◆ **Directive**:
Each line of the material that includes the string "outdoor" counts once; report the total and nothing further.

◆ **Materials provided**:

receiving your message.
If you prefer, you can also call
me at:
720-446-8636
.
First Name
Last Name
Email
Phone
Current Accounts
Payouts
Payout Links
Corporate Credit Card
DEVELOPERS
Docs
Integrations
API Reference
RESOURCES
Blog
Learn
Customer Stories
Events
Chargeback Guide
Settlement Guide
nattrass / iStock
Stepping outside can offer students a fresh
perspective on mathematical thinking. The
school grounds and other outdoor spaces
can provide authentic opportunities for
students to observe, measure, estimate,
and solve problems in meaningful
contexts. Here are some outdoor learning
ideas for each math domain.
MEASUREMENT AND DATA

==

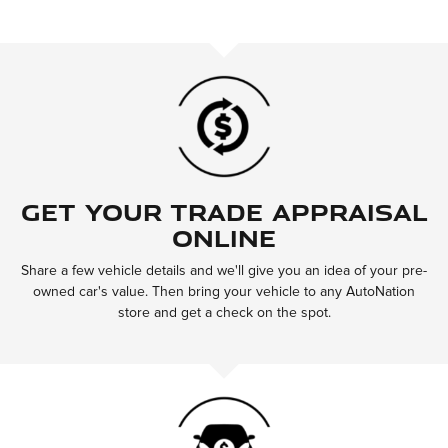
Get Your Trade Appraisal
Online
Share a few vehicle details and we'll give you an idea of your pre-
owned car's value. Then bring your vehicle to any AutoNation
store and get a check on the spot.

---

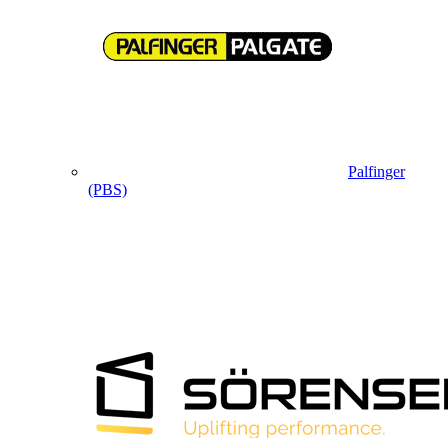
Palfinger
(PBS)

◆ **Your solution**:
2